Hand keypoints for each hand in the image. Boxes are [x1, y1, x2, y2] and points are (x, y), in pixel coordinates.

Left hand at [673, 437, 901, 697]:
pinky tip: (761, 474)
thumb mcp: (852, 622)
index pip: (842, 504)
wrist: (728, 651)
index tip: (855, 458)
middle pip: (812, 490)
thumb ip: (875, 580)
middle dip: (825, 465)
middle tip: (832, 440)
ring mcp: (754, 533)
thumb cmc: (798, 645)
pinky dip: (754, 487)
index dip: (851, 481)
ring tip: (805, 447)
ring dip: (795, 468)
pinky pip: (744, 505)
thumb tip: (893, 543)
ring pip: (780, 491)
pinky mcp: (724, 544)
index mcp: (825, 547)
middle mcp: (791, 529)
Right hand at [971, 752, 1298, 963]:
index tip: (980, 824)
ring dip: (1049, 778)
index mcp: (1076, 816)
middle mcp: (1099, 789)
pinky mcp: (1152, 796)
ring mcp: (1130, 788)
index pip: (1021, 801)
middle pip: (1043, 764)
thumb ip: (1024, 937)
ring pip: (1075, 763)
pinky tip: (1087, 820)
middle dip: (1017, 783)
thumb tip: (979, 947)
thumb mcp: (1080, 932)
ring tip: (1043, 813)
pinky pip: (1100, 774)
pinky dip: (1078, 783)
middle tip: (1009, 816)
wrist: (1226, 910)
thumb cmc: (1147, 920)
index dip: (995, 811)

______________________________

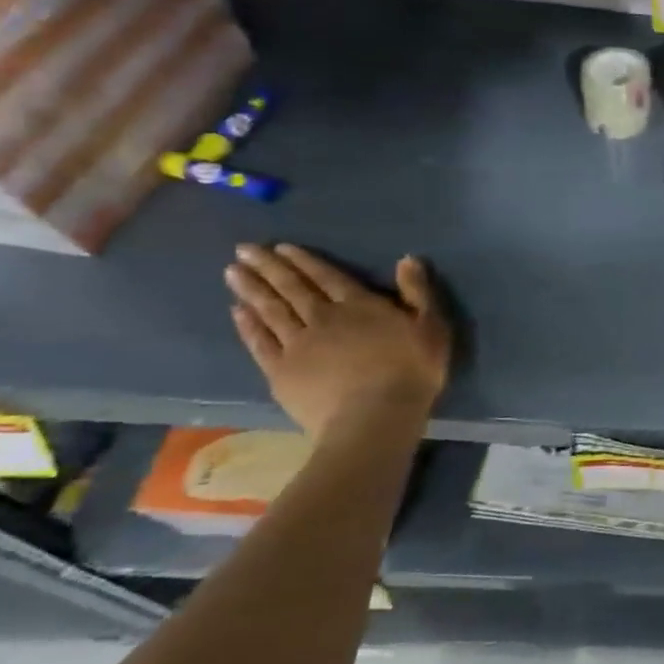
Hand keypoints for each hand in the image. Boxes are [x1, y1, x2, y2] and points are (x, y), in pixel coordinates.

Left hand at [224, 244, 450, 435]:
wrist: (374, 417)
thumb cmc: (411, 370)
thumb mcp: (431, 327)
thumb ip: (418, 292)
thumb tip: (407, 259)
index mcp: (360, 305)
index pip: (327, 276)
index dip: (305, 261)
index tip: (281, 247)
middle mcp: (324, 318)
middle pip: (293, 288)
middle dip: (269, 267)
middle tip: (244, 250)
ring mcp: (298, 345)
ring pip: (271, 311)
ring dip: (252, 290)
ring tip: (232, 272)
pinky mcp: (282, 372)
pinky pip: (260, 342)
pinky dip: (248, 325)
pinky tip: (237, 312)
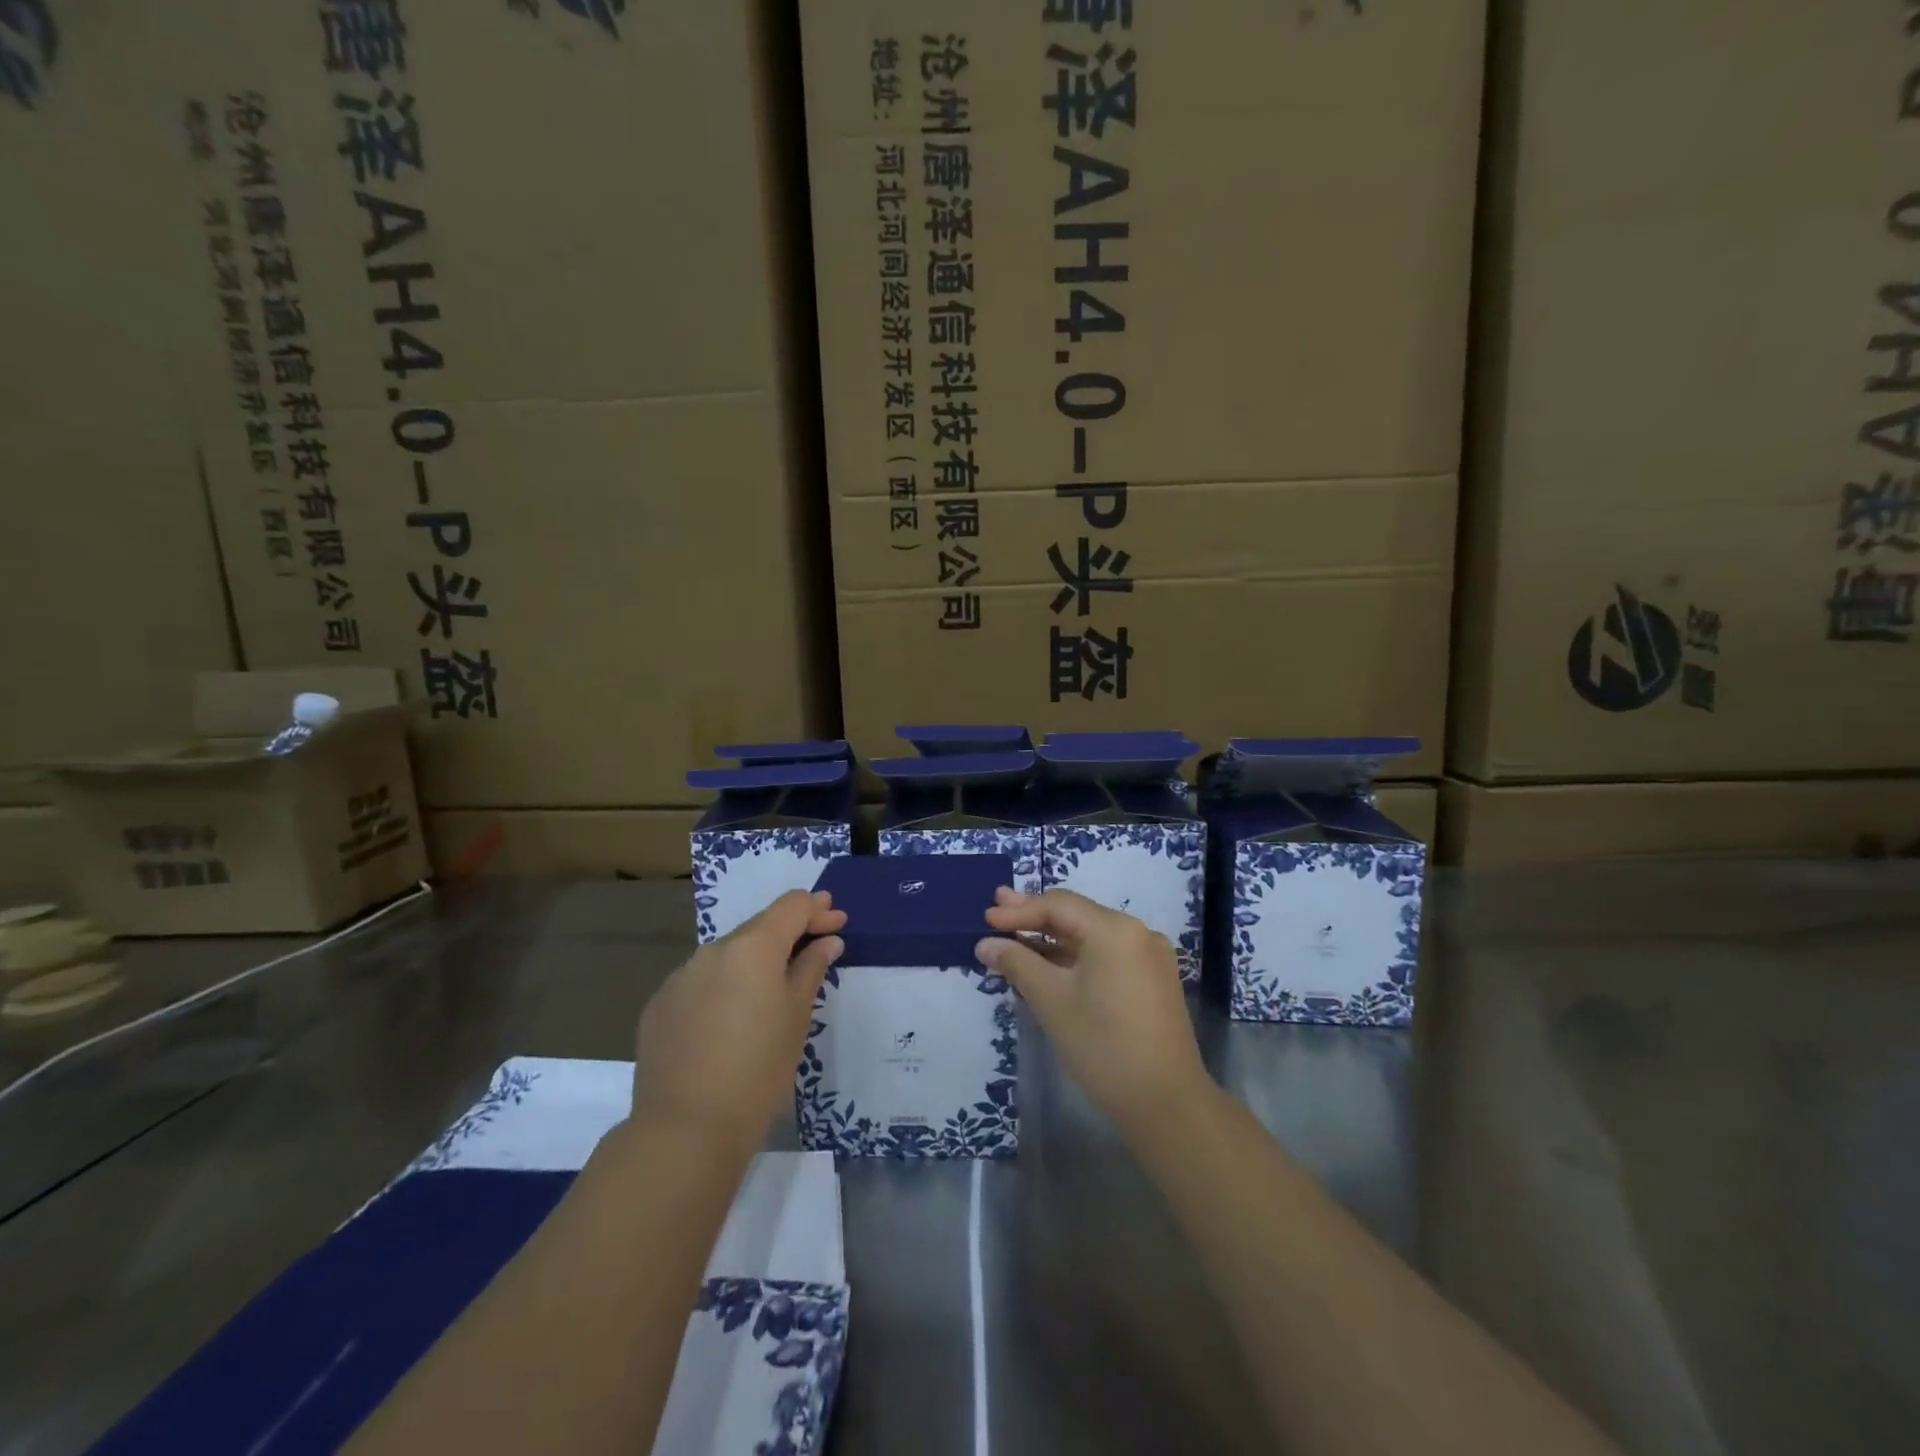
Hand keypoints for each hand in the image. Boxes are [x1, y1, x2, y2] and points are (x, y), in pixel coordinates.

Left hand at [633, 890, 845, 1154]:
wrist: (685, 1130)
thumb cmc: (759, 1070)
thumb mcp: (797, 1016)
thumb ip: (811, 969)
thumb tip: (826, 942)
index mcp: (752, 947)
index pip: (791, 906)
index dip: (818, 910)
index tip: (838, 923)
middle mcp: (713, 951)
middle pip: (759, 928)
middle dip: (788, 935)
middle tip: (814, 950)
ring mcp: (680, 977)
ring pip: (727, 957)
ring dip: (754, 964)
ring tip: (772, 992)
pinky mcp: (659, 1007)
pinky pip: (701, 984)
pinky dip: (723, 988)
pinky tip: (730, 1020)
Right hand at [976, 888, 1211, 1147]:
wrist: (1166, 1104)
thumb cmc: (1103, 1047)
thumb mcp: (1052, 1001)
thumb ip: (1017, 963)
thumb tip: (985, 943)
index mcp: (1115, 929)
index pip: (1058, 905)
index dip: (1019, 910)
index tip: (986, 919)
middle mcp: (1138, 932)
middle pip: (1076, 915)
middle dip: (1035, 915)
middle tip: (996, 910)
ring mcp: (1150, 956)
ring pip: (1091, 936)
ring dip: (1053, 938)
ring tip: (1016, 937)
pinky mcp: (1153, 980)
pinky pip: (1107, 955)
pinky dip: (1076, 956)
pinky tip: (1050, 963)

______________________________

Above is a listing; print exactly its lines from the one with "middle dip: (788, 935)" through the one with "pinky tip: (1050, 963)", and no other lines.

middle dip: (788, 935)
middle tip: (814, 950)
ring mcp: (680, 977)
ring pip: (727, 957)
ring dip: (754, 964)
ring tip: (772, 992)
pinky mcp: (659, 1007)
pinky pip: (701, 984)
pinky dip: (723, 988)
pinky tip: (730, 1020)
Right hand at [976, 888, 1211, 1147]:
wrist: (1166, 1104)
thumb cmc: (1103, 1047)
thumb mcp: (1052, 1001)
thumb ip: (1017, 963)
thumb tip: (985, 943)
index mcp: (1115, 929)
index pip: (1058, 905)
index dip: (1019, 910)
index tip: (986, 919)
middle mcp: (1138, 932)
middle pip: (1076, 915)
middle dip: (1035, 915)
middle tip: (996, 910)
ring mcp: (1150, 956)
ring pip: (1091, 936)
ring dip: (1053, 938)
ring tip: (1016, 937)
pinky mcp: (1153, 980)
pinky pip: (1107, 955)
pinky dip: (1076, 956)
pinky tip: (1050, 963)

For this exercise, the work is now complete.